When Reagan passed away in 2004, he left an empty seat at the table - a seat which I thought would remain empty for decades to come. Sarah Palin has earned the right to sit in that seat.

Sarah Palin beat the Kobayashi Maru. She defeated the unwinnable scenario. Palin said that if the left destroys her and she politically dies so be it. But I know that if that ever happened, Sarah would not sit down and shut up until her final political breath. Cast into the cold darkness of the Alaskan night, a bankrupt woman with maybe enough words to pen a book to keep food on her table and a roof over her head, she could have still looked herself in the mirror and said "I did all I could do." As Art Williams once said "all you can do is all you can do, and all you can do is enough."

Sarah did not play it safe. She threw it all on the line when she resigned. Then she put it in God's hands and went to work. In the absence of money sweat equity is your capital. Palin made the sacrafices necessary that would make anyone worthy of the abundance which they receive. She could have lost it all. But instead, she has become a powerful political figure and a mammoth in the resistance movement. She had to save her family. She had to save her state. She had to save her political party. And now she has to save her country. That's a lot of work.

As for the money she is making now: that's not because she resigned and wrote a book. She earned every dime of that money years ago breaking her fingers and working her ass off on Todd's fishing boat, pounding the pavement in Wasilla to get enough votes to be elected city counselwoman, driving the car thousands of miles over ice and snow covered roads to campaign for governor and taking a pounding in the press when she ran for vice president. The universe is finally rewarding Sarah Palin and it's about time.

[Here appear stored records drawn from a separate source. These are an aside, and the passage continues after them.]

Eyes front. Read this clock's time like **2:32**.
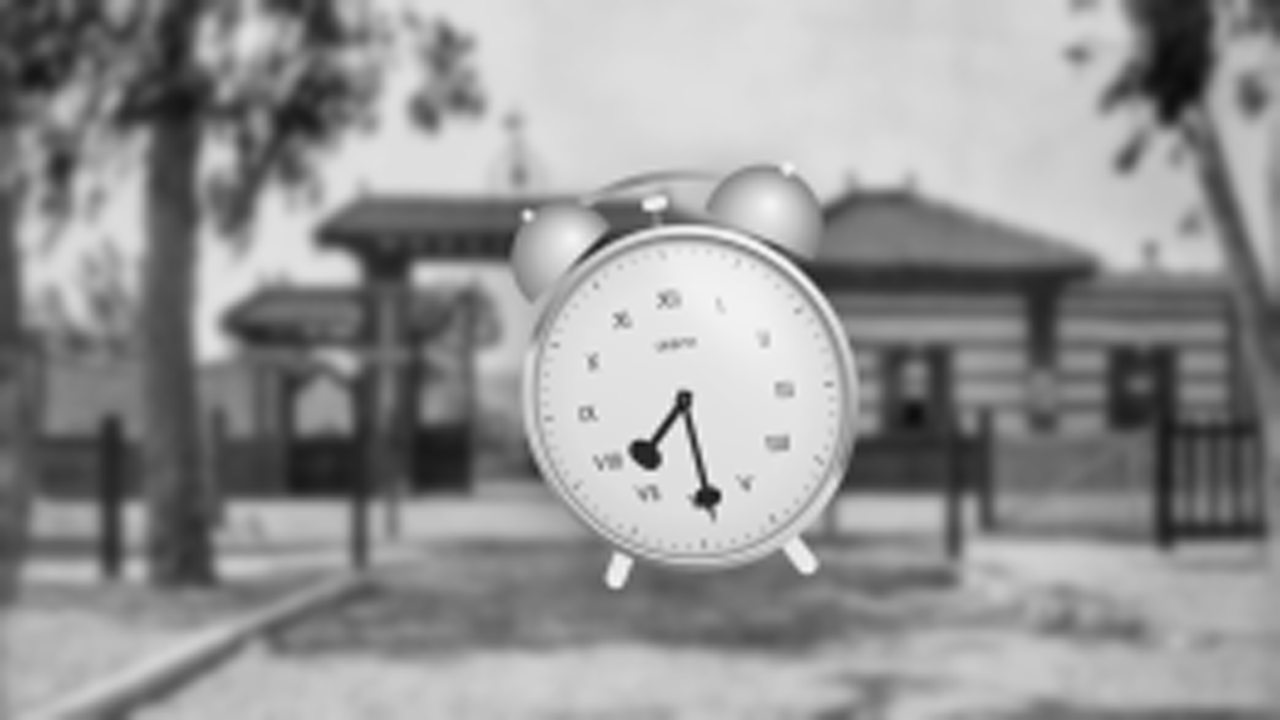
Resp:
**7:29**
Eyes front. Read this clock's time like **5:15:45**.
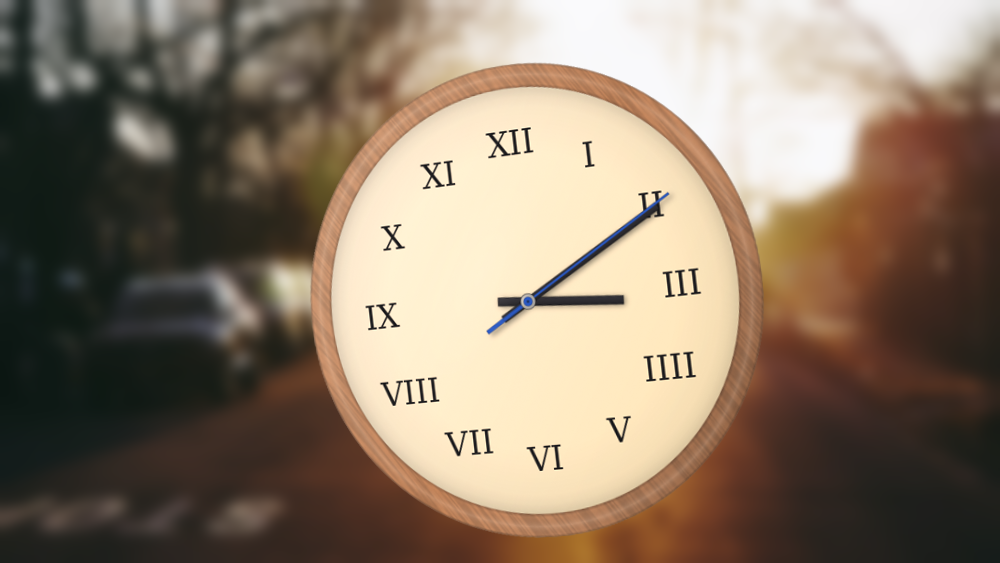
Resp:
**3:10:10**
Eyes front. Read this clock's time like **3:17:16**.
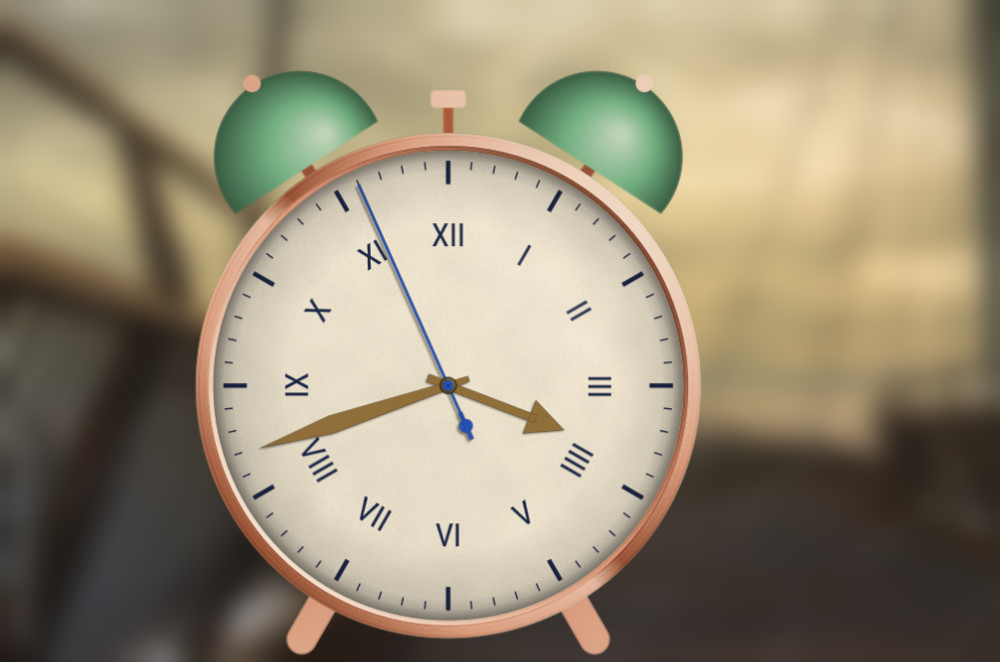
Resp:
**3:41:56**
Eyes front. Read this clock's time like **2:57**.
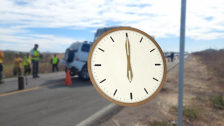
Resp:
**6:00**
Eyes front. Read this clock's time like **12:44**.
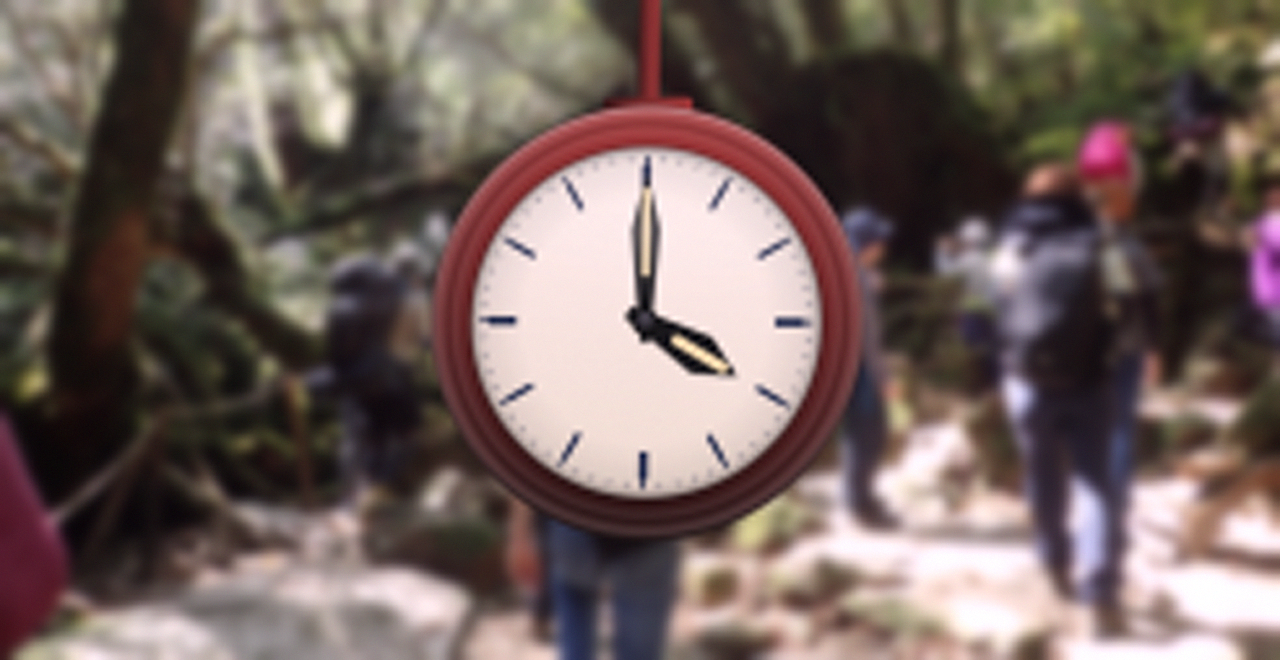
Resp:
**4:00**
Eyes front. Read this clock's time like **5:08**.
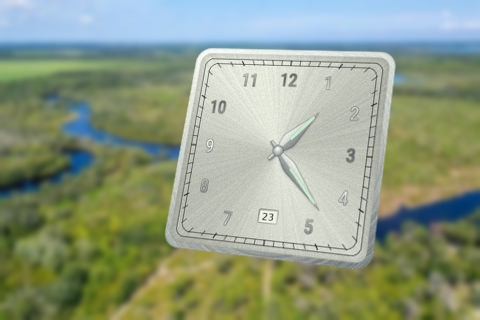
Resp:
**1:23**
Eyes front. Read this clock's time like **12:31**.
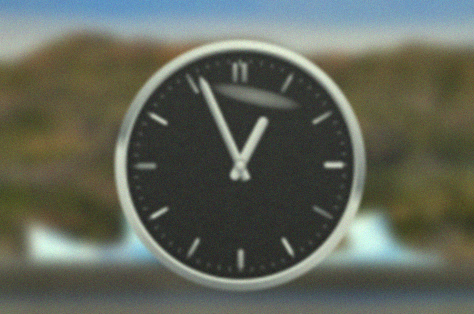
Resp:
**12:56**
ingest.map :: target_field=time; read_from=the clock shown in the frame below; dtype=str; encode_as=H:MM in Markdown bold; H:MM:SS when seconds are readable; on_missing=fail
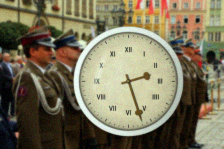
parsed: **2:27**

When you see her on stage she's a happy warrior who looks like she hasn't a care in the world. She tells us our better days are yet to come with a smile on her face and not the slightest doubt in her voice. She is folksy, asking us how that hopey changey thing is. She is caricatured by the media as an empty headed bimbo. You could never tell from looking at her what kind of a burden this woman has had on her shoulders all these years. And many still can't see what a behemoth she is going to become in the future. To quote Michele Bachmann "the world is her oyster."

Let's give her the world. It's the least we can do for her after all she's doing for us.